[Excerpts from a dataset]

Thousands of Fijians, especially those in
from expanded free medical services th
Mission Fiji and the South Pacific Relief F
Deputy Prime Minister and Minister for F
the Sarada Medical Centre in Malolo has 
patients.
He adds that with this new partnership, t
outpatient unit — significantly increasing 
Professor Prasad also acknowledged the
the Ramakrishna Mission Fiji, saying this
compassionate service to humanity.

**Activity**
Could you restate every entry above word for word?

**Result of the exercise**
Thousands of Fijians, especially those in
from expanded free medical services th
Mission Fiji and the South Pacific Relief F
Deputy Prime Minister and Minister for F
the Sarada Medical Centre in Malolo has 
patients.
He adds that with this new partnership, t
outpatient unit — significantly increasing 
Professor Prasad also acknowledged the
the Ramakrishna Mission Fiji, saying this
compassionate service to humanity.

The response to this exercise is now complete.